Sebuah fitur baru kembali diperkenalkan Microsoft via Windows Insider dimana kali ini fitur baru tersebut merupakan sebuah perangkat restore baru nan dirancang agar PC tetap berfaedah apalagi saat driver alias pembaruan bermasalah dan membikin sistem tidak bisa booting sama sekali.
Nah fitur baru ini berjulukan Point-in-time Restore, dimana fungsinya jelas adalah untuk memungkinkan pengguna mengembalikan PC ke kondisi persis seperti sebelumnya.
Secara umum, dengan fitur ini, jika sistem bermasalah pengguna bisa rollback ke sistem sebelum error terjadi, tidak ada langkah susah dan cukup titik point nan telah ditentukan saja.
Bedanya dengan System Restore?
Point in Time Restore di Windows 11 ini bisa dibilang lebih konprehensif dibandingkan dengan System Restore lantaran mencakup kondisi system secara menyeluruh (baik itu aplikasi, file lokal dan pengaturan), sementara System Restore hanya konsentrasi pada file sistem dan registry.

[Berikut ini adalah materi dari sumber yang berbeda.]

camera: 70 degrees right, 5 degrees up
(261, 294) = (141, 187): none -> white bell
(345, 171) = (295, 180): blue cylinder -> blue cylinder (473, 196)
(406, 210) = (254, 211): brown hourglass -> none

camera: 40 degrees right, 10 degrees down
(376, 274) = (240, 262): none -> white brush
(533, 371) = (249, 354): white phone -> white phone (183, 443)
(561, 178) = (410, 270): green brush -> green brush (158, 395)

⚡️ Akhirnya Kebagian Sinyal 5G di Rumah, Sekencang Apa?
Selain itu, jika System Restore bisa disimpan lebih lama di perangkat, Point in Time hanya terbatas di 72 Jam terakhir saja, tapi bakal terus melangkah dengan skema rolling window, snapshot lama bakal dihapus dan diganti dengan nan baru.

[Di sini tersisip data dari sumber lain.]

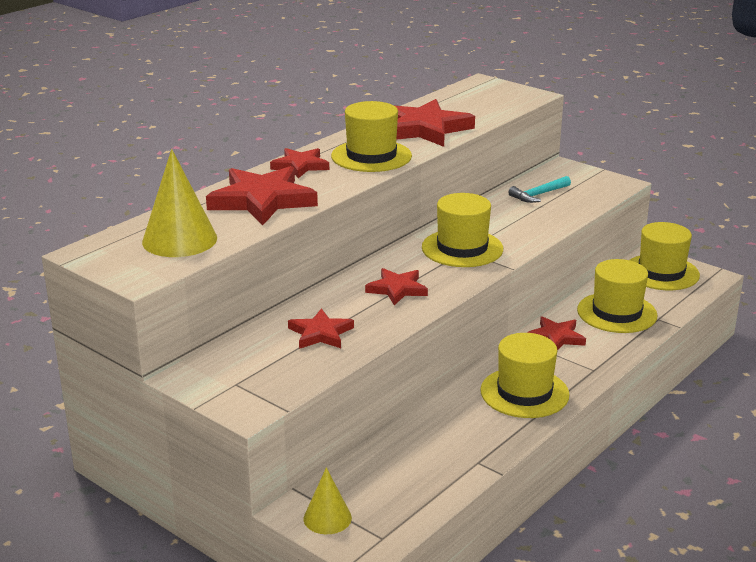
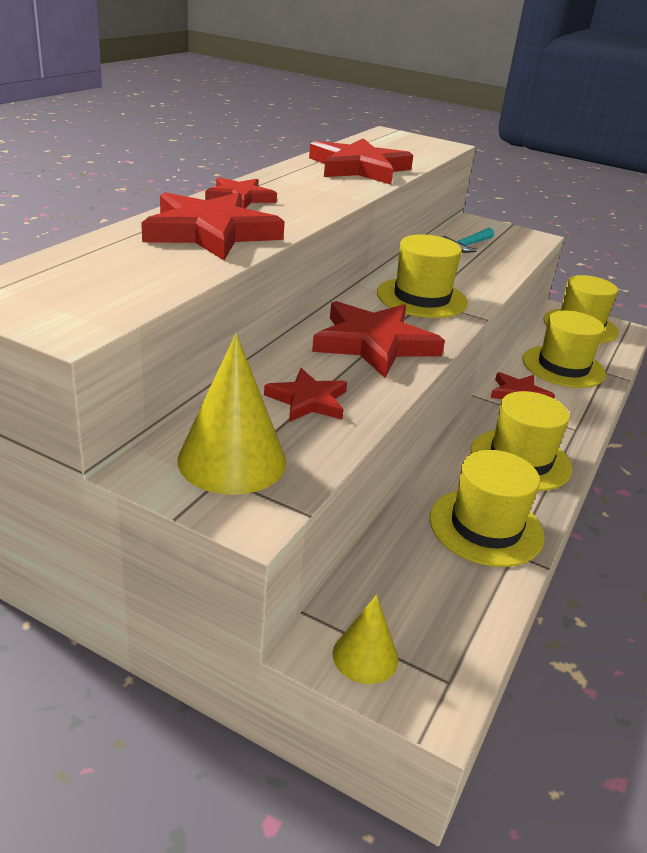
camera: 15 degrees left, 5 degrees up
(179, 240) = (117, 277): yellow cone -> yellow cone (232, 460)
(371, 156) = (317, 191): yellow hat -> yellow hat (486, 527)
(397, 289) = (374, 343): red star -> red star, size x1.74

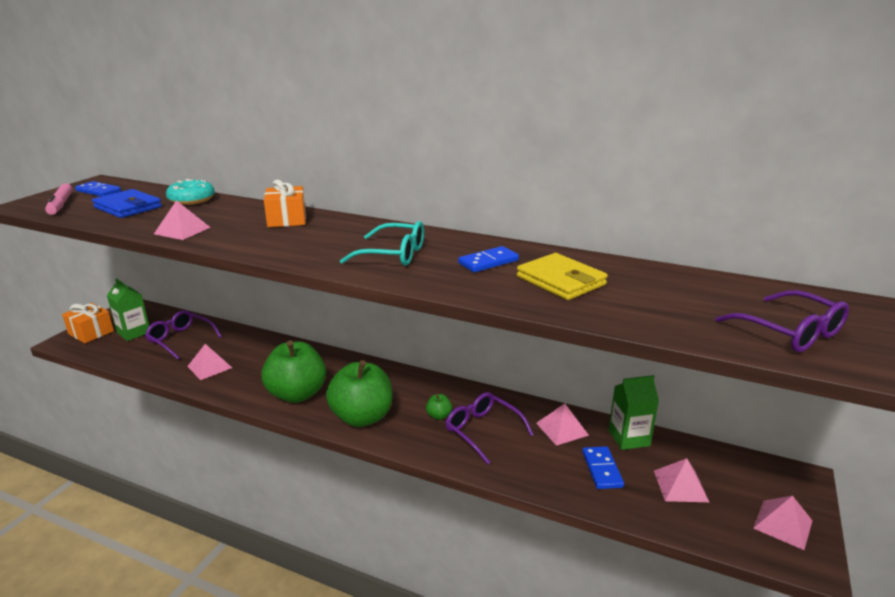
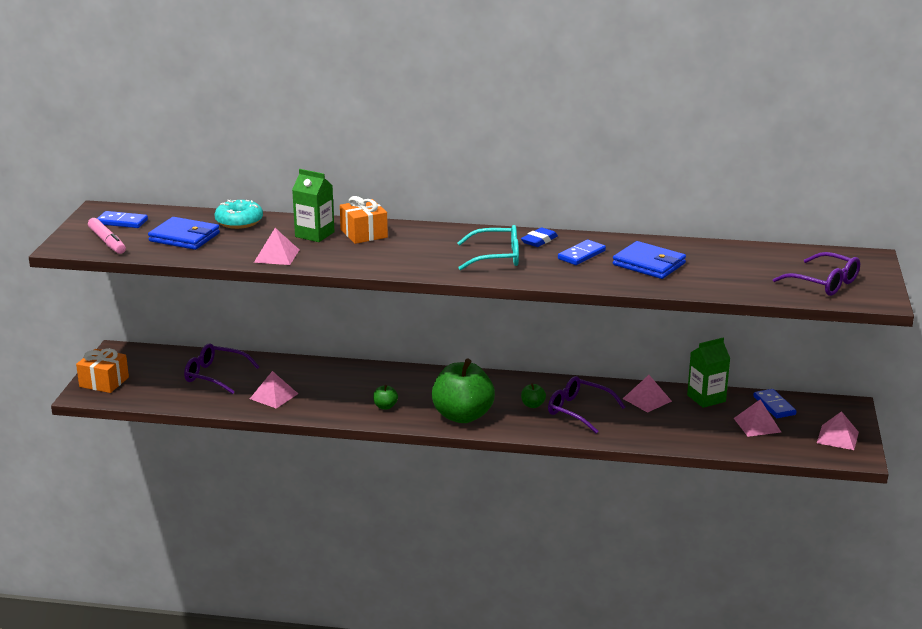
camera: 15 degrees left, 0 degrees up
(134, 332) = (154, 376): green carton -> green carton (314, 234)
(297, 394) = (385, 406): green apple -> green apple, size x0.40
(453, 243) = (539, 240): none -> blue eraser
(561, 281) = (649, 264): yellow wallet -> blue wallet
(602, 469) = (691, 423): blue domino -> blue domino (774, 406)

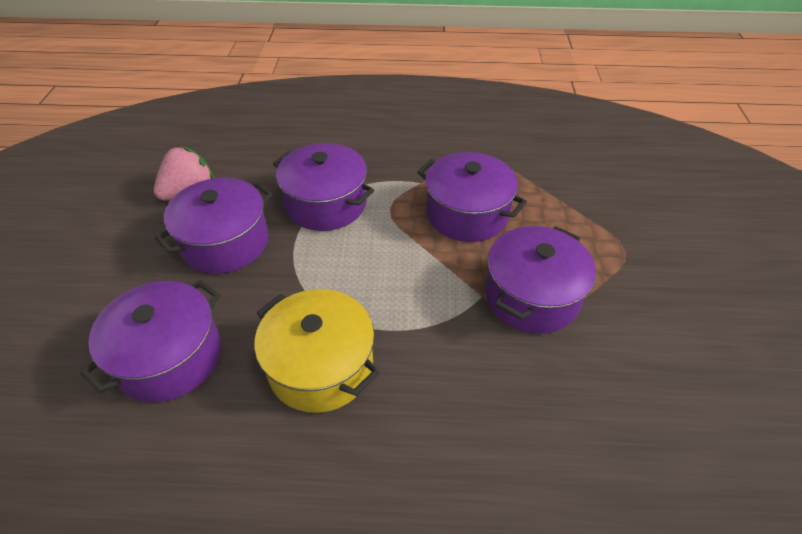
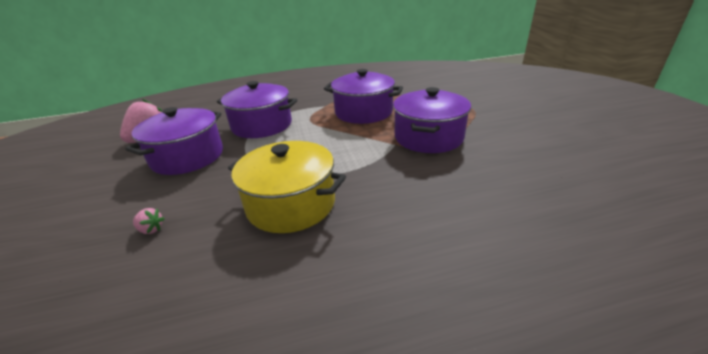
camera: 15 degrees left, 15 degrees down
(170, 357) = (151, 229): purple pot -> pink strawberry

| Configuration | System settings | Control panel |
| Restore point trigger | Scheduled frequency (automatic only) | Event-triggered or manual |
| Retention | Max 72 hours per restore point | Indefinite (subject to disk usage/cleanup) |
| Target scope | Full system state | System files and settings; app/user info coverage varies |
| Management | Will support remote management* | No modern management |
Mirip dengan Timeshift di Linux
Nah satu perihal nan bisa kita perhatikan dengan fitur baru ini adalah konsepnya ini mirip dengan Timeshift di Linux, dimana snapshot disimpan di storage perangkat, proses pemulihan sederhana dengan tujuan nan sama seperti Timeshift di Linux hanya saja Point in Time datang dengan retention terbatas.
Maksudnya, jika Timeshift bisa menyimpan snapshot jangka panjang sesuai kapabilitas storage nan kita punya, Point-in-time Restore di Windows 11 hanya menyimpan “buffer” 72 jam nan terus bergulir diganti dengan nan baru.

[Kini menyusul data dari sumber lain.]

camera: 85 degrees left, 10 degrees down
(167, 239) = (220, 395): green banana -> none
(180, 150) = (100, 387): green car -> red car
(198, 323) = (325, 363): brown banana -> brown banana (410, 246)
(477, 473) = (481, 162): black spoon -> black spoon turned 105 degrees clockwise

Sudah bisa dicoba di Windows Insider Build 26220.7271
Menurut info dan bocoran darI Windows Latest, fitur Point in Time Restore ini sudah bisa Anda coba di Windows Insider Dev dan Beta Build 26220.7271, Anda bisa menemukannya di Settings > System > Recovery > Point-in-time restore.

Fitur ini secara default off, namun Anda bisa mengaktifkannya secara manual dari laman tersebut.

Nah selain dari Storage usage juga bisa di atur sesuai kebutuhan, lama waktu juga bisa diubah dari default 72 jam menjadi minimal di 4 jam, dimana ini bisa disesuaikan dengan kebutuhan dan kapabilitas storage nan Anda miliki.
Untuk mengakses Point-in-time restore, Anda bisa masuk ke Windows Recovery Environment > Troubleshoot > Point-in-time restore.

Batasan Penting!
Nah mengenai fitur ini, kabarnya saat ini tetap ada batas krusial nan wajib Anda tahu guys, dimana jika kita restore dengan menggunakan point-in-time restore, maka semua perubahan setelah restore point bakal dihapus.
Hal ini terjadi lantaran Point-in-time restore menulis ulang seluruh MainOS volume ke kondisi lama dengan semua perubahan setelah titik restore (dokumen baru, aplikasi, password, sertifikat, encryption keys) juga bakal hilang.
Selain itu, hanya partisi utama saja nan bisa dipulihkan, jadi rollback tidak bakal berpengaruh pada partisi kedua alias ketiga. Dan nan terakhir sayangnya restore point adalah objek internal VSS (Volume Shadow Copy Service) nan tidak bisa diexport dan disimpan ditempat lain jika kita butuhkan.
Menurut saya sih ini fitur nan keren dan memang harusnya ada sejak lama, apalagi kadang System Restore kandas mengembalikan kondisi system jika ada pembaruan alias driver nan terkendala.
Nah untuk lebih jelasnya mari kita coba kelak guys, apakah fitur ini worth it untuk digunakan dalam masa kritis alias sama saja seperti system restore? Tapi gimana menurutmu? komen dibawah guys.
Via : Microsoft
Written by
Gylang Satria
Penulis, Pengguna Windows 11, Linux Ubuntu, dan Samsung S24. Tag @gylang_satria di Disqus jika ada pertanyaan.